REPUBLIKA.CO.ID, JAKATA -- Selang 300 tahun setelah Burzoe menerjemahkan Panchatantra, pasukan Muslim berhasil menguasai Persia. Seorang Persia yang menjadi mualaf, Ibnu al-Mukaffa, berhasil menemukan Panchatantra yang sudah diterjemahkan ke dalam bahasa Persia kuno. Dia kemudian menerjemahkan Panchatantra versi Persia itu ke dalam bahasa Arab yang kemudian diberi judul Kalila wa Dimna.
Dalam hasil terjemahan Arabnya, Kalila dan Dimna adalah dua ekor rubah yang menjadi tokoh utama cerita. Kisah-kisah Kalila dan Dimna ini sebenarnya ditujukan sebagai panduan untuk melayani rakyat. Ibnu al-Mukaffa berhasil menulis karya yang sangat menyenangkan untuk dibaca, sehingga menjadi salah satu bacaan yang paling banyak dibaca di dunia Muslim.
Kisah dua ekor rubah itu pun sempat dibawa dari Arab ke Spanyol. Di sana kisah Kalila dan Dimna sempat diterjemahkan dalam bahasa Spanyol kuno pada abad ke-13. Di Italia, buku Kalila wa Dimna justru menjadi salah satu buku yang pertama muncul setelah ditemukannya lukisan.
Dalam perkembangannya, fabel ini diterjemahkan dalam bahasa Yunani, Latin, Jerman, dan banyak bahasa lainnya. Versi Arab dari Panchatantra ini juga diterjemahkan dalam bahasa Ethiopia, Turki, Melayu, Laos, Kamboja, bahkan Jawa. Pada abad ke-19, buku ini diterjemahkan kembali dalam bahasa Hindustani. Artinya, setelah 1.700 tahun beredar ke berbagai negara, fabel ini kembali ke tempat asalnya, Kashmir.

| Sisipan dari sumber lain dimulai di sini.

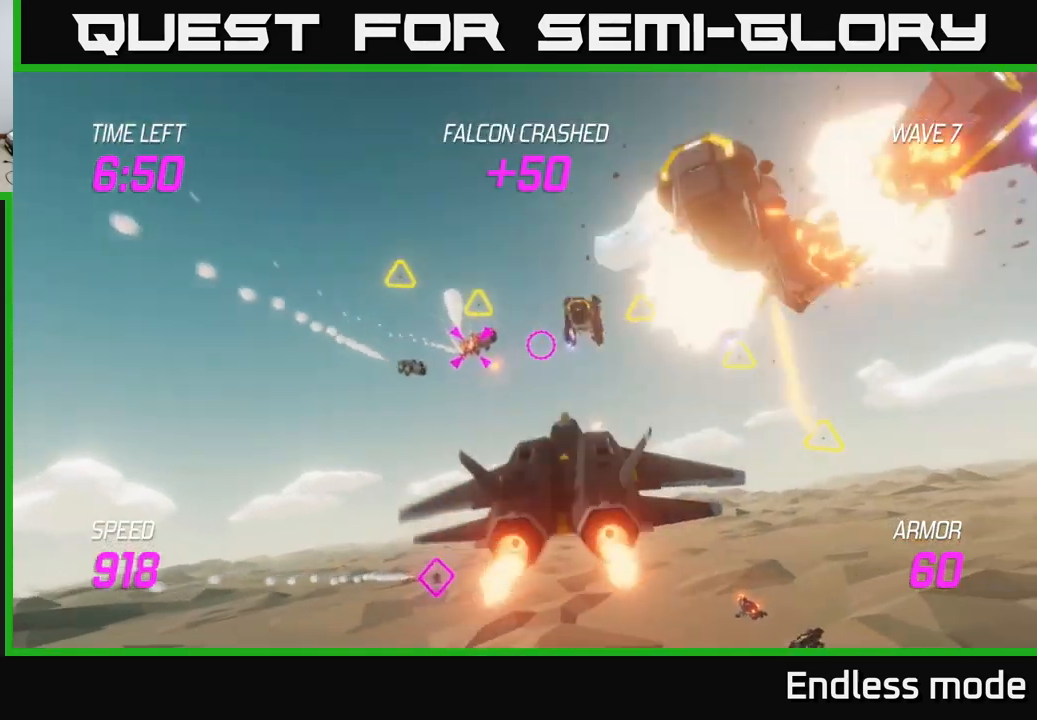
{"buttons": ["L2"], "left_stick": "left", "right_stick": "center", "events": [[50, "R2", "down"], [66, "L2", "up"], [100, "left_stick", "down-left"], [133, "L2", "down"], [133, "R2", "up"], [217, "R2", "down"], [250, "L2", "up"], [267, "left_stick", "left"], [300, "R2", "up"], [317, "L2", "down"], [400, "R2", "down"], [450, "L2", "up"], [500, "L2", "down"], [500, "R2", "up"]]}
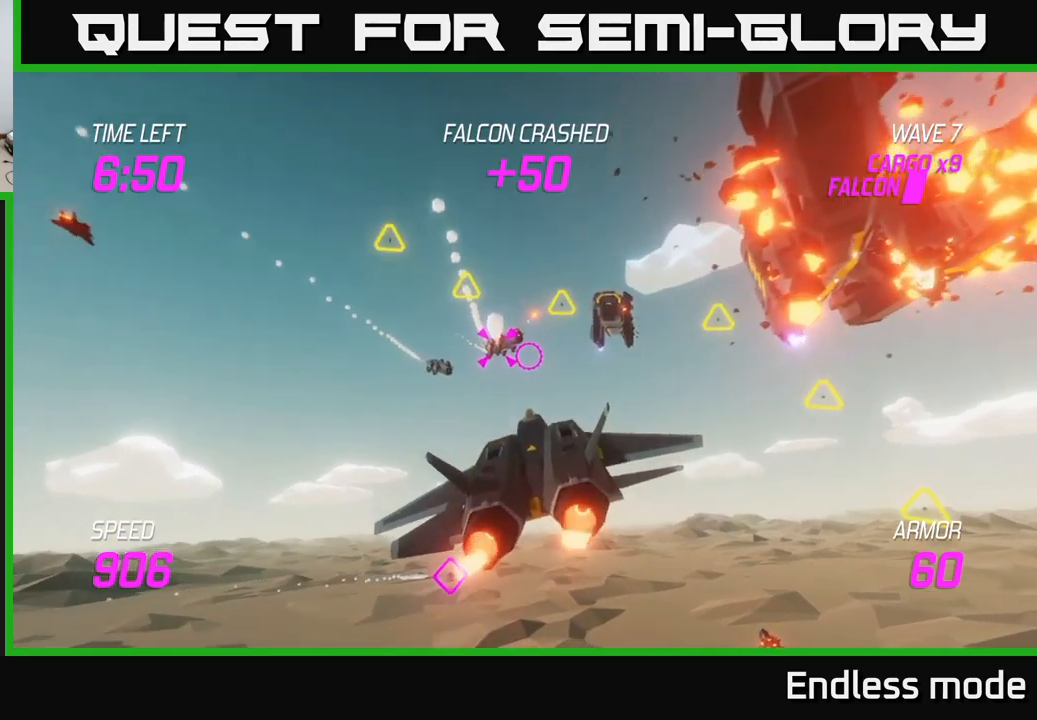
{"buttons": ["R2"], "left_stick": "left", "right_stick": "center", "events": [[67, "R2", "down"], [100, "L2", "up"], [150, "R2", "up"], [150, "left_stick", "up-left"], [167, "L2", "down"], [233, "R2", "down"], [300, "L2", "up"], [350, "R2", "up"], [350, "left_stick", "up-right"], [367, "L2", "down"], [433, "R2", "down"], [450, "L2", "up"], [467, "left_stick", "left"]]}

Satu hal lagi yang patut dicatat dari fabel ini adalah setelah berabad-abad melanglang buana, kisah-kisah di dalam Kalila wa Dimna tak selalu sama seperti ketika Ibnu al-Mukaffa menemukan Panchatantra versi Persia yang kemudian diterjemahkannya ke dalam bahasa Arab. Kisahnya dimodifikasi, ditambah, dan dikembangkan, baik dalam bentuk puisi maupun prosa.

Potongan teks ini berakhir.